● **WHAT YOU HAVE TO DO**
Copy out the listing that follows, exact in every word, and skip the images.

● **INFORMATION SUPPLIED**

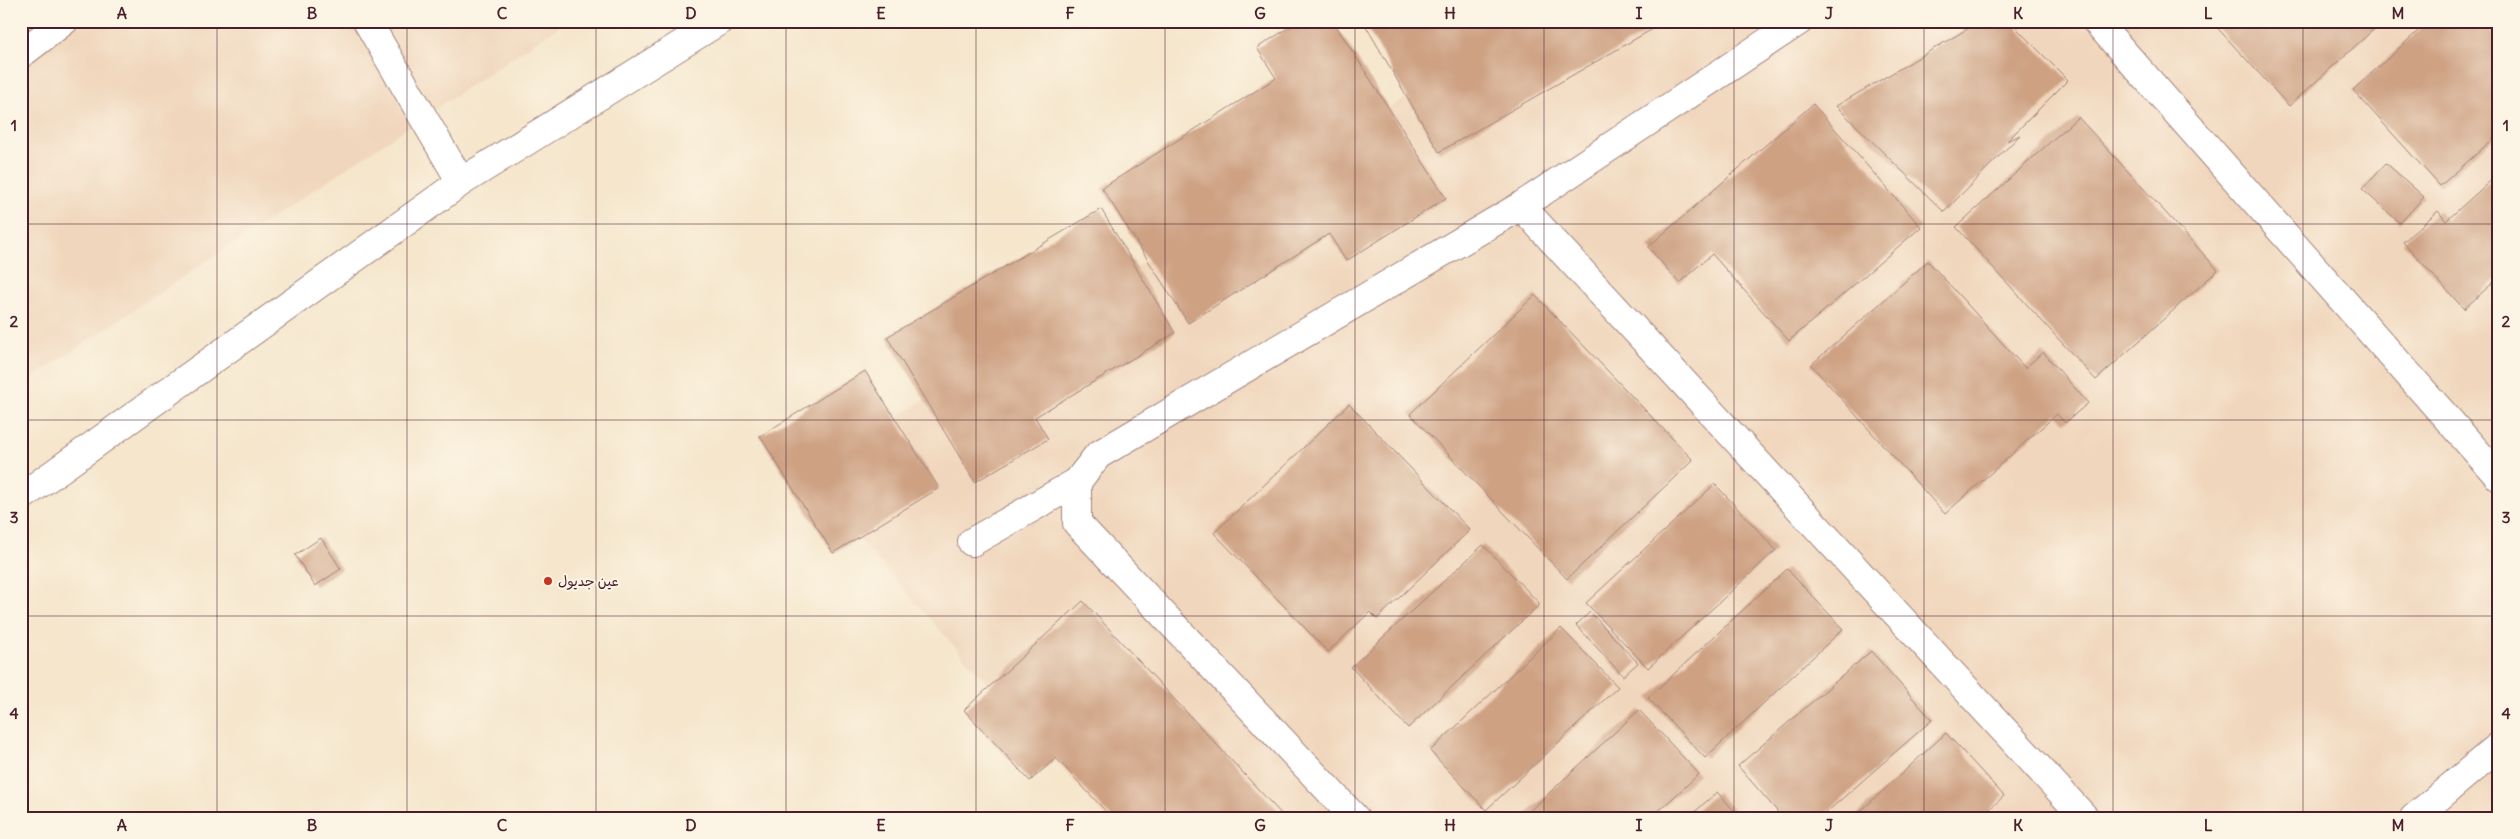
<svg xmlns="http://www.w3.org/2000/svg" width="2520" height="839" font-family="Delius,'Playpen Sans Arabic',sans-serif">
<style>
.built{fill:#f0d6bc}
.building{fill:#cea183}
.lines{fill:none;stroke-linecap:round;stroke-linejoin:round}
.minor-casing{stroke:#a0827c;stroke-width:30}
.minor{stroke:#fff;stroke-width:28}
.grid{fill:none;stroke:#4a1f2b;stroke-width:1;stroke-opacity:0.55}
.poi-dot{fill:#c8321e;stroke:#fcf5e5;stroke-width:2}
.labels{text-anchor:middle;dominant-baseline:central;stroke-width:4;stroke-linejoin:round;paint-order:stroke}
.poi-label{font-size:14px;fill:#4a1f2b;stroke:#fcf5e5;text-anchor:start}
.neatline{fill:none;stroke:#4a1f2b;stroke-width:2}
.grid-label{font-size:16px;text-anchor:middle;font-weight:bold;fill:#4a1f2b}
</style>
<rect width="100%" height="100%" fill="#fcf5e5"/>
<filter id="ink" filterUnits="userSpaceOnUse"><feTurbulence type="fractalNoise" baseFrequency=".02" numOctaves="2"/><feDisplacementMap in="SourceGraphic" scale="10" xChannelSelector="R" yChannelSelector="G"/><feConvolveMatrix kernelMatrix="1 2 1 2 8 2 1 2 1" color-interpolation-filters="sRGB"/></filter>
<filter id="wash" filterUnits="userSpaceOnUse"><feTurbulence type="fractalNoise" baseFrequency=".0096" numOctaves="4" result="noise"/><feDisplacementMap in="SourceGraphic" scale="20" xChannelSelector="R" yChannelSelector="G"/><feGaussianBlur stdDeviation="1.12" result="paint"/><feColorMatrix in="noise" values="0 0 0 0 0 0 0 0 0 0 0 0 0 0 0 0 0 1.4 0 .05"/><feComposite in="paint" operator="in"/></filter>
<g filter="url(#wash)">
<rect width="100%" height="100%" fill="#f5e6cc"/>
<path class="built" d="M21,21h546l-546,364z
M1528,21h962l9,10v787h-1392l-304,-342z"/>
<g id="blocks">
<path class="building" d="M1299,21h34l113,177 -100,63 -17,-27 -141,89 -86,-135 174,-110 -19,-30z
M1363,21h299l1,2 -224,129z
M1981,21h32l6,10 49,49 -61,61 13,-6 -76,77 -108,-106z
M2211,21h172l-94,85z
M2429,21h70v113l-59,52 -87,-96z
M1813,104l108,123 -132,114 -77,-87 -33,29 -31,-36z
M2078,117l140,153 -122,110 -140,-153z
M2386,163l38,34 -24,26 -38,-34z
M2499,173v109l-2,-3 -33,30 -61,-67 35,-31 8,10z
M1101,209l74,124 -140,84 13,22 -73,43 -88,-145z
M1928,261l97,107 18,-16 45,51 -23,20 -8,-9 -112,100 -134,-149z
M1535,295l158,165 -126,119 -157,-165z
M865,371l74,117 -106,65 -73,-117z
M1349,404l121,126 -93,89 -7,-7 -42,40 -114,-119z
M1715,484l61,66 -128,118 -62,-65z
M321,538l20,31 -26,17 -20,-31z
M1483,545l57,59 -132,124 -57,-61z
M1787,569l56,60 -138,129 -57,-60z
M1083,601l202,217h-173l-56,-60 -26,23 -66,-71z
M1590,612l48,51 -15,13 -47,-51z
M1561,628l57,59 -132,123 -56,-59z
M1871,651l61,69 -112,98h-37l-45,-52z
M1639,710l60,64 -48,44h-129z
M1946,733l58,63 -24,22h-127z
M1717,792l24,26h-53z"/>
</g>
</g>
<g filter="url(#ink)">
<use href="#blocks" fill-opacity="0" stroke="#a0827c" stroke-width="1"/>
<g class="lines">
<g class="minor-casing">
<path id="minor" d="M367,21l94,161
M2096,21l403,456
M21,54l43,-33
M1521,206l564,612
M21,497l440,-315 258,-161
M972,542l105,-60
M1355,818l-278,-295v-41l21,-27 423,-249 278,-185
M2414,818l85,-72"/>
</g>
<use href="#minor" class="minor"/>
</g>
</g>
<path class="grid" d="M217,21v797M407,21v797M596,21v797M786,21v797M976,21v797M1165,21v797M1355,21v797M1544,21v797M1734,21v797M1924,21v797M2113,21v797M2303,21v797M21,224h2478M21,420h2478M21,616h2478"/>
<circle class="poi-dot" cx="548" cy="581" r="5"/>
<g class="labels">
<g class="poi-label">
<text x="558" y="581">عين جديول</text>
</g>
</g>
<rect width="2520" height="839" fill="none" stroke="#fcf5e5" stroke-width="55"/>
<rect x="28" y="28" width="2464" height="784" class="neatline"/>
<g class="grid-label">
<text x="122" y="19">A</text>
<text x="312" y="19">B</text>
<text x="502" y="19">C</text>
<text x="691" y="19">D</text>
<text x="881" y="19">E</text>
<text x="1070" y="19">F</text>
<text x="1260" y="19">G</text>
<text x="1450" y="19">H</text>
<text x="1639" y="19">I</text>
<text x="1829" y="19">J</text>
<text x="2018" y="19">K</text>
<text x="2208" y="19">L</text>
<text x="2398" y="19">M</text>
<text x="14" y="131">1</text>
<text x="2506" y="131">1</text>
<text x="14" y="327">2</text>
<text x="2506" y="327">2</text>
<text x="14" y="523">3</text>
<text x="2506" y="523">3</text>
<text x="14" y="719">4</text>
<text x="2506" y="719">4</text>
<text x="122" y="831">A</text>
<text x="312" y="831">B</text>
<text x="502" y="831">C</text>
<text x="691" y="831">D</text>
<text x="881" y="831">E</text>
<text x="1070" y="831">F</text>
<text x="1260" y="831">G</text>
<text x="1450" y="831">H</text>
<text x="1639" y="831">I</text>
<text x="1829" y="831">J</text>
<text x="2018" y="831">K</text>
<text x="2208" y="831">L</text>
<text x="2398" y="831">M</text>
</g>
</svg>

● **EXPECTED ANSWER**
<svg xmlns="http://www.w3.org/2000/svg" width="2520" height="839" font-family="Delius,'Playpen Sans Arabic',sans-serif">
<style>
.built{fill:#f0d6bc}
.building{fill:#cea183}
.lines{fill:none;stroke-linecap:round;stroke-linejoin:round}
.minor-casing{stroke:#a0827c;stroke-width:30}
.minor{stroke:#fff;stroke-width:28}
.grid{fill:none;stroke:#4a1f2b;stroke-width:1;stroke-opacity:0.55}
.poi-dot{fill:#c8321e;stroke:#fcf5e5;stroke-width:2}
.labels{text-anchor:middle;dominant-baseline:central;stroke-width:4;stroke-linejoin:round;paint-order:stroke}
.poi-label{font-size:14px;fill:#4a1f2b;stroke:#fcf5e5;text-anchor:start}
.neatline{fill:none;stroke:#4a1f2b;stroke-width:2}
.grid-label{font-size:16px;text-anchor:middle;font-weight:bold;fill:#4a1f2b}
</style>
<rect width="100%" height="100%" fill="#fcf5e5"/>
<filter id="ink" filterUnits="userSpaceOnUse"><feTurbulence type="fractalNoise" baseFrequency=".02" numOctaves="2"/><feDisplacementMap in="SourceGraphic" scale="10" xChannelSelector="R" yChannelSelector="G"/><feConvolveMatrix kernelMatrix="1 2 1 2 8 2 1 2 1" color-interpolation-filters="sRGB"/></filter>
<filter id="wash" filterUnits="userSpaceOnUse"><feTurbulence type="fractalNoise" baseFrequency=".0096" numOctaves="4" result="noise"/><feDisplacementMap in="SourceGraphic" scale="20" xChannelSelector="R" yChannelSelector="G"/><feGaussianBlur stdDeviation="1.12" result="paint"/><feColorMatrix in="noise" values="0 0 0 0 0 0 0 0 0 0 0 0 0 0 0 0 0 1.4 0 .05"/><feComposite in="paint" operator="in"/></filter>
<g filter="url(#wash)">
<rect width="100%" height="100%" fill="#f5e6cc"/>
<path class="built" d="M21,21h546l-546,364z
M1528,21h962l9,10v787h-1392l-304,-342z"/>
<g id="blocks">
<path class="building" d="M1299,21h34l113,177 -100,63 -17,-27 -141,89 -86,-135 174,-110 -19,-30z
M1363,21h299l1,2 -224,129z
M1981,21h32l6,10 49,49 -61,61 13,-6 -76,77 -108,-106z
M2211,21h172l-94,85z
M2429,21h70v113l-59,52 -87,-96z
M1813,104l108,123 -132,114 -77,-87 -33,29 -31,-36z
M2078,117l140,153 -122,110 -140,-153z
M2386,163l38,34 -24,26 -38,-34z
M2499,173v109l-2,-3 -33,30 -61,-67 35,-31 8,10z
M1101,209l74,124 -140,84 13,22 -73,43 -88,-145z
M1928,261l97,107 18,-16 45,51 -23,20 -8,-9 -112,100 -134,-149z
M1535,295l158,165 -126,119 -157,-165z
M865,371l74,117 -106,65 -73,-117z
M1349,404l121,126 -93,89 -7,-7 -42,40 -114,-119z
M1715,484l61,66 -128,118 -62,-65z
M321,538l20,31 -26,17 -20,-31z
M1483,545l57,59 -132,124 -57,-61z
M1787,569l56,60 -138,129 -57,-60z
M1083,601l202,217h-173l-56,-60 -26,23 -66,-71z
M1590,612l48,51 -15,13 -47,-51z
M1561,628l57,59 -132,123 -56,-59z
M1871,651l61,69 -112,98h-37l-45,-52z
M1639,710l60,64 -48,44h-129z
M1946,733l58,63 -24,22h-127z
M1717,792l24,26h-53z"/>
</g>
</g>
<g filter="url(#ink)">
<use href="#blocks" fill-opacity="0" stroke="#a0827c" stroke-width="1"/>
<g class="lines">
<g class="minor-casing">
<path id="minor" d="M367,21l94,161
M2096,21l403,456
M21,54l43,-33
M1521,206l564,612
M21,497l440,-315 258,-161
M972,542l105,-60
M1355,818l-278,-295v-41l21,-27 423,-249 278,-185
M2414,818l85,-72"/>
</g>
<use href="#minor" class="minor"/>
</g>
</g>
<path class="grid" d="M217,21v797M407,21v797M596,21v797M786,21v797M976,21v797M1165,21v797M1355,21v797M1544,21v797M1734,21v797M1924,21v797M2113,21v797M2303,21v797M21,224h2478M21,420h2478M21,616h2478"/>
<circle class="poi-dot" cx="548" cy="581" r="5"/>
<g class="labels">
<g class="poi-label">
<text x="558" y="581">عين جديول</text>
</g>
</g>
<rect width="2520" height="839" fill="none" stroke="#fcf5e5" stroke-width="55"/>
<rect x="28" y="28" width="2464" height="784" class="neatline"/>
<g class="grid-label">
<text x="122" y="19">A</text>
<text x="312" y="19">B</text>
<text x="502" y="19">C</text>
<text x="691" y="19">D</text>
<text x="881" y="19">E</text>
<text x="1070" y="19">F</text>
<text x="1260" y="19">G</text>
<text x="1450" y="19">H</text>
<text x="1639" y="19">I</text>
<text x="1829" y="19">J</text>
<text x="2018" y="19">K</text>
<text x="2208" y="19">L</text>
<text x="2398" y="19">M</text>
<text x="14" y="131">1</text>
<text x="2506" y="131">1</text>
<text x="14" y="327">2</text>
<text x="2506" y="327">2</text>
<text x="14" y="523">3</text>
<text x="2506" y="523">3</text>
<text x="14" y="719">4</text>
<text x="2506" y="719">4</text>
<text x="122" y="831">A</text>
<text x="312" y="831">B</text>
<text x="502" y="831">C</text>
<text x="691" y="831">D</text>
<text x="881" y="831">E</text>
<text x="1070" y="831">F</text>
<text x="1260" y="831">G</text>
<text x="1450" y="831">H</text>
<text x="1639" y="831">I</text>
<text x="1829" y="831">J</text>
<text x="2018" y="831">K</text>
<text x="2208" y="831">L</text>
<text x="2398" y="831">M</text>
</g>
</svg>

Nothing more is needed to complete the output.